* Work to complete:
Reproduce the lines in the records below, from the line containing "tissue. Since the" to the line containing "2026 (Management Service Officer Job", and leave the pictures out of your answer.

(Extracted records)

++++++++++

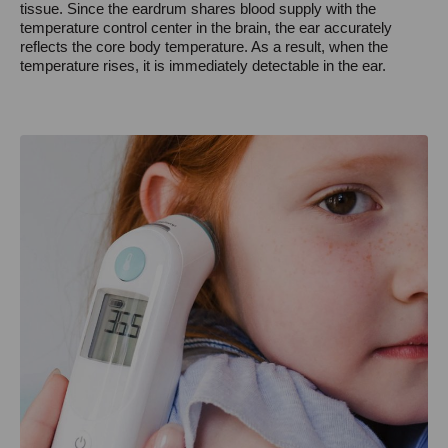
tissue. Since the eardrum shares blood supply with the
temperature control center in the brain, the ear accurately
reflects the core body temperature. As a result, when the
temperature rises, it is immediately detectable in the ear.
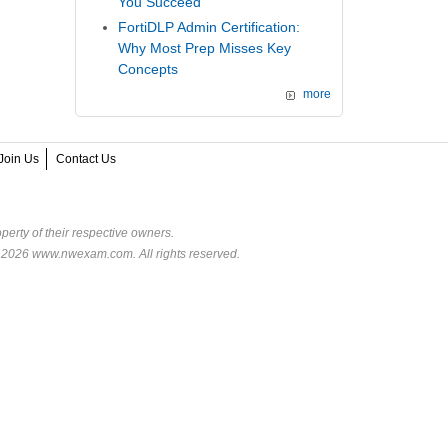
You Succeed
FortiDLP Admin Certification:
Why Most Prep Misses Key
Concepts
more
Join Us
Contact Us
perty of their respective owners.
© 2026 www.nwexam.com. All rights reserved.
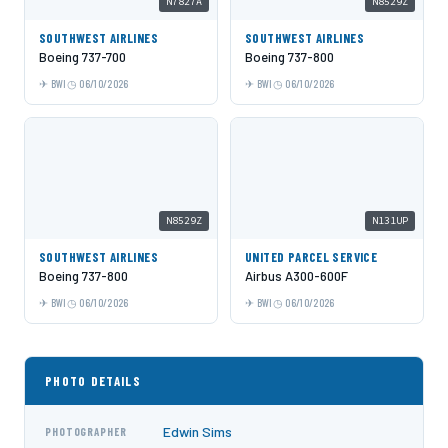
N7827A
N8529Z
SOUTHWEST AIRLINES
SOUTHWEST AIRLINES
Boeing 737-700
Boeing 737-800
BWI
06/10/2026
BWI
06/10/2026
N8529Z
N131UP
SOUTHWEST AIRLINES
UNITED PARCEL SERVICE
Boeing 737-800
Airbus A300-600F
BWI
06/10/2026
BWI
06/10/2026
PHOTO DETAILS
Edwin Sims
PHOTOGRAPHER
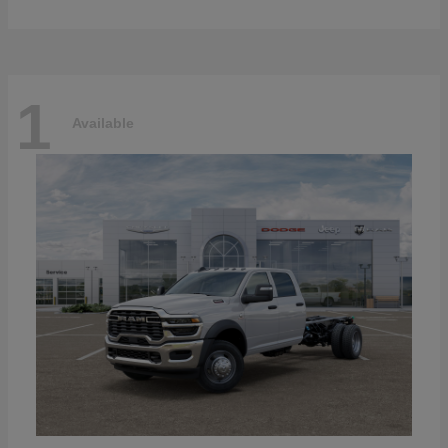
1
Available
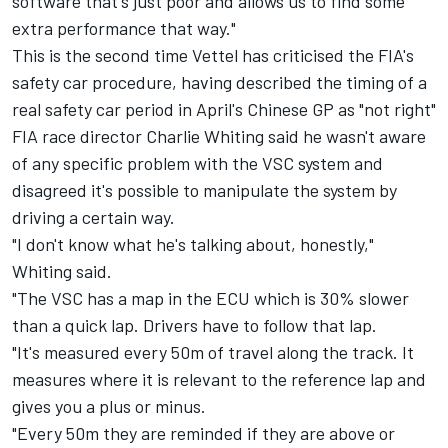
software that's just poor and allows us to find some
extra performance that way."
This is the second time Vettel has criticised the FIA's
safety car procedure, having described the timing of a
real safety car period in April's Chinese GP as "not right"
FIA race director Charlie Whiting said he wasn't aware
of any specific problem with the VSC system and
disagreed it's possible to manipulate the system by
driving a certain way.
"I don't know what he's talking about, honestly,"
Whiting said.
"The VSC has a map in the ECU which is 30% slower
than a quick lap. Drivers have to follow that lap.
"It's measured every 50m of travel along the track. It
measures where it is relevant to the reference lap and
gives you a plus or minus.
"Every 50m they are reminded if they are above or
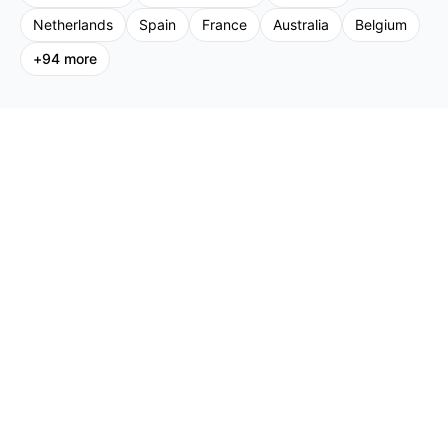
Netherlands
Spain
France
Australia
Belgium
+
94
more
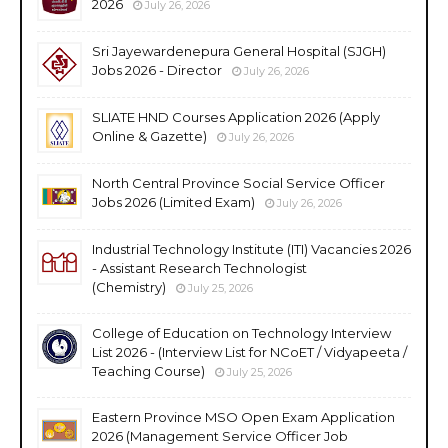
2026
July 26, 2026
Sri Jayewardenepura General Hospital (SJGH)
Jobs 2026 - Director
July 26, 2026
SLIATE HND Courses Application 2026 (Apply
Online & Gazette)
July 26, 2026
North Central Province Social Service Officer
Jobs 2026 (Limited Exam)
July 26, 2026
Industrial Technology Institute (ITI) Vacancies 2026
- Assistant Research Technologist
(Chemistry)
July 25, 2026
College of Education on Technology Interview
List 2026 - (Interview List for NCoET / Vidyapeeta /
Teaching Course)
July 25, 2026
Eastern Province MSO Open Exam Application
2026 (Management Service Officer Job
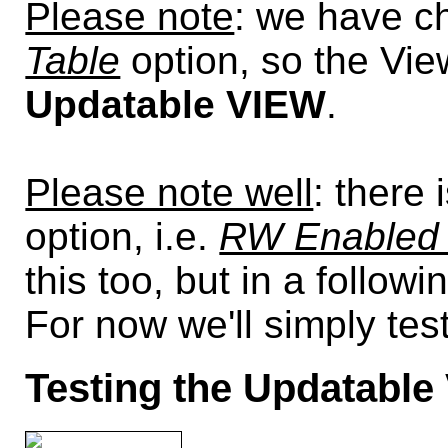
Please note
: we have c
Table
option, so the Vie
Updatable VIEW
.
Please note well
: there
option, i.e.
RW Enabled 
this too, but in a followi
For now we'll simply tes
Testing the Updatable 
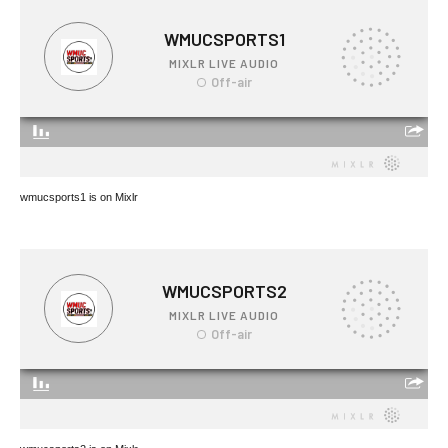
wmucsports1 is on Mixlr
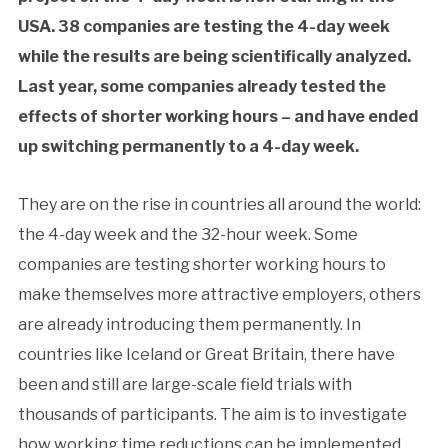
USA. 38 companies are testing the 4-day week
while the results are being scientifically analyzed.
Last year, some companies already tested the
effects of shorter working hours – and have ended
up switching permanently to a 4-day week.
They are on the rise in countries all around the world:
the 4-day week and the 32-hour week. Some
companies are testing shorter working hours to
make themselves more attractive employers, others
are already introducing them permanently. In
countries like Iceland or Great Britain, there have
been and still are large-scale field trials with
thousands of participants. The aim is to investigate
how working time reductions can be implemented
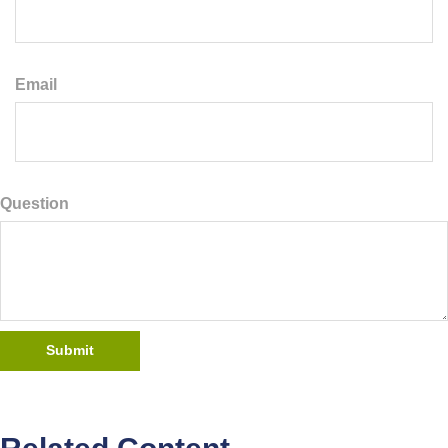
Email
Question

++++++++++

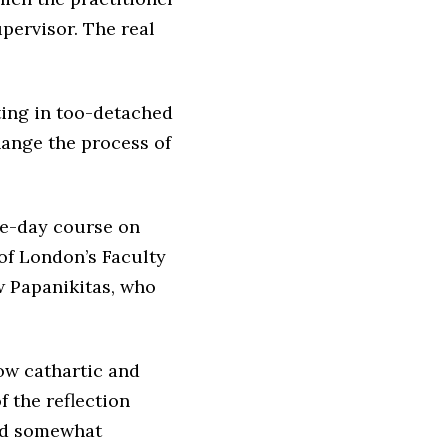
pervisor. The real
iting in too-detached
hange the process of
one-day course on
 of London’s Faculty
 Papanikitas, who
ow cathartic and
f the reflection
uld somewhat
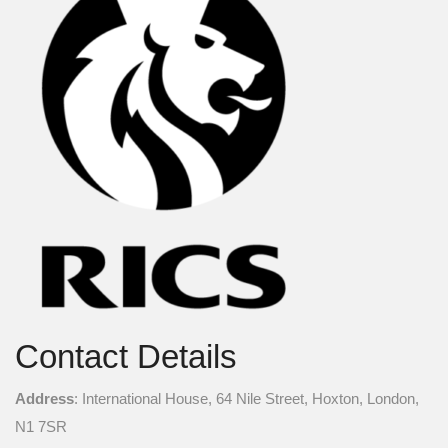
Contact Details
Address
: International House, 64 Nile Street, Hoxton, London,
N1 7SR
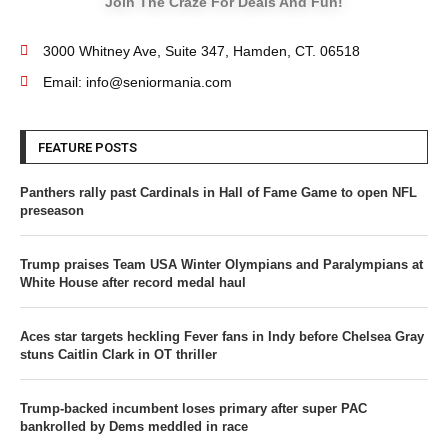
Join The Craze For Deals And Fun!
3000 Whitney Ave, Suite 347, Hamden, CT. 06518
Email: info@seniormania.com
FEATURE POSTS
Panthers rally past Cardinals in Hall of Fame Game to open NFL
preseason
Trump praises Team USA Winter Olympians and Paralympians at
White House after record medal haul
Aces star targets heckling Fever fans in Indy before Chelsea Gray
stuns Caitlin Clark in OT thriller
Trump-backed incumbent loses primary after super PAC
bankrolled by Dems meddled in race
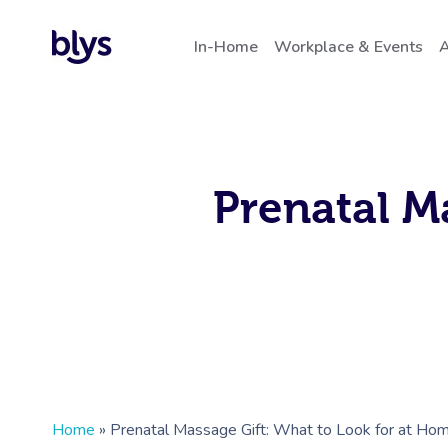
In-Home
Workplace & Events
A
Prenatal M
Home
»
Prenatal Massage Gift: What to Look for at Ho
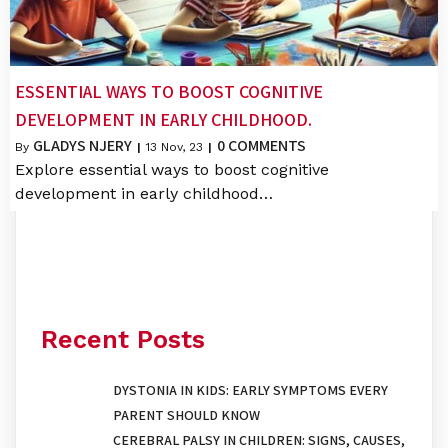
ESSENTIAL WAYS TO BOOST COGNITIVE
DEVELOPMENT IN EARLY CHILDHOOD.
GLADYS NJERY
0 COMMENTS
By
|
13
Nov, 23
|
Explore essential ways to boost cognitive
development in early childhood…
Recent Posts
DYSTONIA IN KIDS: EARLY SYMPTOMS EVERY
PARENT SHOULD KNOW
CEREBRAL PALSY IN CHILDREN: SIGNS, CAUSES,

++++++++++

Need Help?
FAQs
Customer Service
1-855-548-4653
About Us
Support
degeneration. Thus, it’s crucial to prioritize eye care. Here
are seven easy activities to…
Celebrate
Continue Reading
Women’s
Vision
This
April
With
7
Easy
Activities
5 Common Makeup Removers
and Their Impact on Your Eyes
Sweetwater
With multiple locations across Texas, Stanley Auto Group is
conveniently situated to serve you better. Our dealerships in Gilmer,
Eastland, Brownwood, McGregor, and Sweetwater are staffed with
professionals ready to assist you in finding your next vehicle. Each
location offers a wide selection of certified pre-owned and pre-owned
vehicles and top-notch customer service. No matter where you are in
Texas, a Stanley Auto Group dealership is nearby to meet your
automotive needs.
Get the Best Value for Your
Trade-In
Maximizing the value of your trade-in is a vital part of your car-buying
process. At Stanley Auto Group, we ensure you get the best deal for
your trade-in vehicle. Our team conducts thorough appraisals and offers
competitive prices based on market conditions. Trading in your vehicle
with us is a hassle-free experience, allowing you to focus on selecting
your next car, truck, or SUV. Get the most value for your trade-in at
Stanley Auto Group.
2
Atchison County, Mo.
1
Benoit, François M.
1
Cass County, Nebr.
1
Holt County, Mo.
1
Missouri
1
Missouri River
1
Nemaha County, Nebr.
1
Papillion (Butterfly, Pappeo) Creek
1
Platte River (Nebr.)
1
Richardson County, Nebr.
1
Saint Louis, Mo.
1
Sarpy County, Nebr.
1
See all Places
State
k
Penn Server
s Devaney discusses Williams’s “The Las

++++++++++

* Answer section:
tissue. Since the eardrum shares blood supply with the
temperature control center in the brain, the ear accurately
reflects the core body temperature. As a result, when the
temperature rises, it is immediately detectable in the ear.
You Succeed
FortiDLP Admin Certification:
Why Most Prep Misses Key
Concepts
more
Join Us
Contact Us
perty of their respective owners.
© 2026 www.nwexam.com. All rights reserved.
N7827A
N8529Z
SOUTHWEST AIRLINES
SOUTHWEST AIRLINES
Boeing 737-700
Boeing 737-800
BWI
06/10/2026
BWI
06/10/2026
N8529Z
N131UP
SOUTHWEST AIRLINES
UNITED PARCEL SERVICE
Boeing 737-800
Airbus A300-600F
BWI
06/10/2026
BWI
06/10/2026
PHOTO DETAILS
Edwin Sims
PHOTOGRAPHER
1
Available
software that's just poor and allows us to find some
extra performance that way."
This is the second time Vettel has criticised the FIA's
safety car procedure, having described the timing of a
real safety car period in April's Chinese GP as "not right"
FIA race director Charlie Whiting said he wasn't aware
of any specific problem with the VSC system and
disagreed it's possible to manipulate the system by
driving a certain way.
"I don't know what he's talking about, honestly,"
Whiting said.
"The VSC has a map in the ECU which is 30% slower
than a quick lap. Drivers have to follow that lap.
"It's measured every 50m of travel along the track. It
measures where it is relevant to the reference lap and
gives you a plus or minus.
"Every 50m they are reminded if they are above or
Netherlands
Spain
France
Australia
Belgium
+
94
more
2026
July 26, 2026
Sri Jayewardenepura General Hospital (SJGH)
Jobs 2026 - Director
July 26, 2026
SLIATE HND Courses Application 2026 (Apply
Online & Gazette)
July 26, 2026
North Central Province Social Service Officer
Jobs 2026 (Limited Exam)
July 26, 2026
Industrial Technology Institute (ITI) Vacancies 2026
- Assistant Research Technologist
(Chemistry)
July 25, 2026
College of Education on Technology Interview
List 2026 - (Interview List for NCoET / Vidyapeeta /
Teaching Course)
July 25, 2026
Eastern Province MSO Open Exam Application
2026 (Management Service Officer Job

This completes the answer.